Pilpres 2019, Ini Strategi Gerindra Kalahkan Jokowi

Berdasarkan hasil sejumlah survei, elektabilitas Presiden Jokowi masih unggul jika dibandingkan dengan Ketua Umum Partai Gerindra Prabowo Subianto.

Presiden Jokowi dan Prabowo Subianto

Jakarta - Berdasarkan hasil sejumlah survei, elektabilitas Presiden Jokowi masih unggul jika dibandingkan dengan Ketua Umum Partai Gerindra Prabowo Subianto.

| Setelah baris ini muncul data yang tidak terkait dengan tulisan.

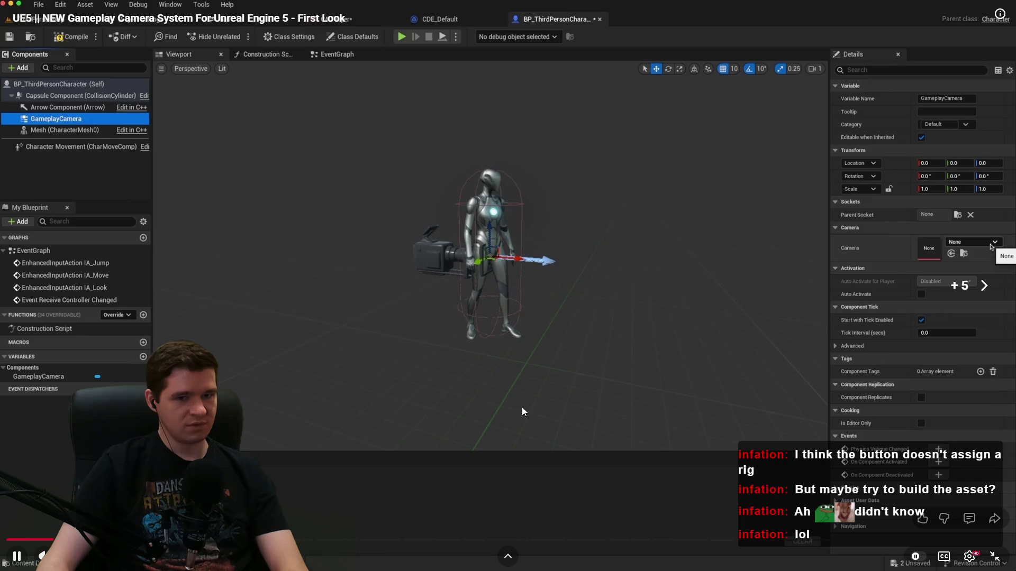
{"action": "key", "text": "Right"}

Namun, Partai Gerindra optimistis bisa menumbangkan Jokowi dalam kontestasi Pilpres 2019 mendatang. Bahkan, Gerindra membongkar strategi untuk mengalahkan Jokowi dalam pertarungan Pilpres nanti.

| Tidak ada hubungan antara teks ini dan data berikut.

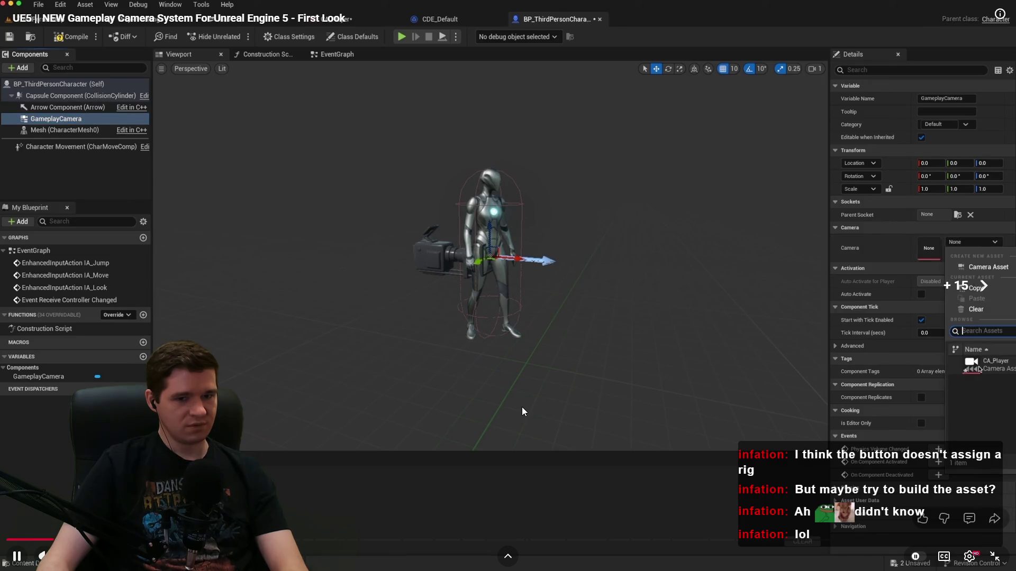
{"action": "key", "text": "Right"}
{"action": "key", "text": "Right"}
{"action": "key", "text": "Right"}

Wakil Ketua Umum Partai Gerindra Ferry Juliantono mengatakan, salah satu cara untuk mengalahkan Jokowi adalah dengan membentuk tiga poros atau tiga kandidat Capres. Hal itu sebagaimana menumbangkan Gubernur DKI Jakarta Basuki Tjahaja Purnama (Ahok) pada Pilpada DKI 2017 silam.

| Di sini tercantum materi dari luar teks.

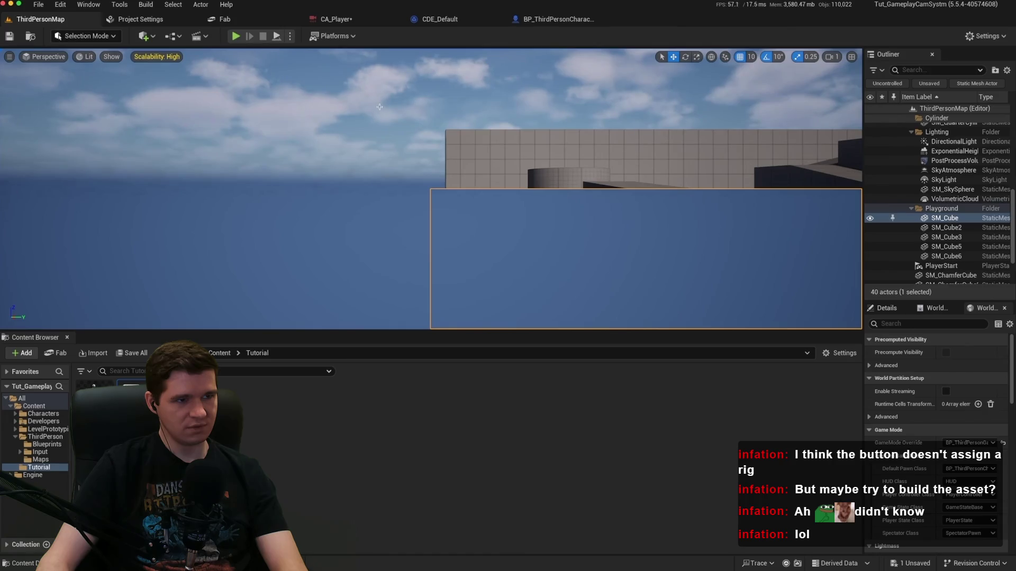
In CDE_Player, wire the camera director event into Activate Camera Rig and compile.
{"action": "left_click", "coordinate": [444, 20]}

Dimana, Ferry meyakini, pada putaran pertama Pilpres 2019 nanti, tidak ada satu calon pun yang memperoleh suara lebih dari 50 persen. Sehingga, Pilpres dilanjutkan ke putaran kedua bagi pemilik suara terbanyak dan kedua.

"Kita berharap ada tiga pasangan calon, jadi seperti Pilkada DKI," kata Ferry, dalam sebuah diskusi Polemik bertajuk "Jokowi Pilpres dan Kita" di Warung Daun, Cikini, Jakarta, Sabtu (3/3).

Dari peta politik yang terjadi saat ini, kata Ferry, peluang untuk tiga pasangan capres masih terbuka lebar. Dimana, hingga saat ini lima partai politik belum memutuskan dukungannya pada Pilpres 2019.

Sehingga, kata Ferry, jika Gerindra membentuk koalisi dengan Partai Keadilan Sejahtera (PKS), maka tersisa Partai Demokrat, Partai Kebangkitan Bangsa (PKB), dan Partai Amanat Nasional (PAN) untuk membuat poros baru.

"Apalagi kalau ada partai yang sudah mengusung Jokowi tapi kecewa karena rebutan wapres," katanya.

Diketahui, Pilkada DKI 2017 yang lalu, ada tiga pasangan calon gubernur (Cagub), yakni pasangan Ahok-Djarot Saiful Hidayat, Agus Harimurti Yudhoyono (AHY)-Sylviana Murni, dan Anies Baswedan-Sandiaga Uno.

Pada putaran pertama Pilkada DKI tidak ada pasangan yang memperoleh suara 50 persen plus satu. Sehingga, pasangan Ahok-Djarot dengan pasangan Anies-Sandi kembali bertarung di putaran kedua. Di putaran kedua, Anies-Sandi dapat mengalahkan Ahok-Djarot sebagai incumbent.